Activity. Every line with "compilation" in it must be copied from the data.

**** Data for this task ****

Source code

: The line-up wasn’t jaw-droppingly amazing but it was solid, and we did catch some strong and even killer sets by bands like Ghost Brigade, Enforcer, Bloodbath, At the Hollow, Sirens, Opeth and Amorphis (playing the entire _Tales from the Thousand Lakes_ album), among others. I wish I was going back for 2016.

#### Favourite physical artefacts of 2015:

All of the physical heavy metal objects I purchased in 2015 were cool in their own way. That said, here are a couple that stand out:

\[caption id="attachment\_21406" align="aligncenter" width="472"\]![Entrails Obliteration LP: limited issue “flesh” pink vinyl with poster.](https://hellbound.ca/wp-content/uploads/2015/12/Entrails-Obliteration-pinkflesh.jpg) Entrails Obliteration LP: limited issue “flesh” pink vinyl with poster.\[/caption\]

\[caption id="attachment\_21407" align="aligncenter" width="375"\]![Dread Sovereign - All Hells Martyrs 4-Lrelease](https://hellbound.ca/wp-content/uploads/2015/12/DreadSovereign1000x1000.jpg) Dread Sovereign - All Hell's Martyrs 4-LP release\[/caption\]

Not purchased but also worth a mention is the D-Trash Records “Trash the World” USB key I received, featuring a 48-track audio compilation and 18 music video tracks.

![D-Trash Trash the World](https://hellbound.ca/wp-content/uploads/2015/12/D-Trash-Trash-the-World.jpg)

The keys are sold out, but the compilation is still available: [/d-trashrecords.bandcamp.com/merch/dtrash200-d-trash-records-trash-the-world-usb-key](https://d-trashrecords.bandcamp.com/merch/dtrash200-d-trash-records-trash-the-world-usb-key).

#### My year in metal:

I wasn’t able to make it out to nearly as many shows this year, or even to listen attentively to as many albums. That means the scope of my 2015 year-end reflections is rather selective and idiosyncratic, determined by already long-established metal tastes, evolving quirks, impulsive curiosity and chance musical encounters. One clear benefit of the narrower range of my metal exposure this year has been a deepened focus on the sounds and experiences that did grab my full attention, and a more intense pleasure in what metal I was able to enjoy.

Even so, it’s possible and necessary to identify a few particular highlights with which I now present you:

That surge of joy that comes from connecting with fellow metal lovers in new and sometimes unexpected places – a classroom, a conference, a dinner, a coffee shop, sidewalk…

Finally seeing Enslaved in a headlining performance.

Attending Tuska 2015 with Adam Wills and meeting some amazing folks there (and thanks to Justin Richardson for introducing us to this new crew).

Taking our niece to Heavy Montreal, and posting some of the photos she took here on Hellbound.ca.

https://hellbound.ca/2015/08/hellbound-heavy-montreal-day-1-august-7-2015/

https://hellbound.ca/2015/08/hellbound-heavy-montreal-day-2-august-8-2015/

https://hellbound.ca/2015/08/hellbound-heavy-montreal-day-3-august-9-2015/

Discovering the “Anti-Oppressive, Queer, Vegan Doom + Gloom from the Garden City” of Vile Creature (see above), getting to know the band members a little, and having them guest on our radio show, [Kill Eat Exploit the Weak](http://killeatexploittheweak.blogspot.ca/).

****

Exercise result.
Not purchased but also worth a mention is the D-Trash Records “Trash the World” USB key I received, featuring a 48-track audio compilation and 18 music video tracks.
The keys are sold out, but the compilation is still available: [/d-trashrecords.bandcamp.com/merch/dtrash200-d-trash-records-trash-the-world-usb-key](https://d-trashrecords.bandcamp.com/merch/dtrash200-d-trash-records-trash-the-world-usb-key).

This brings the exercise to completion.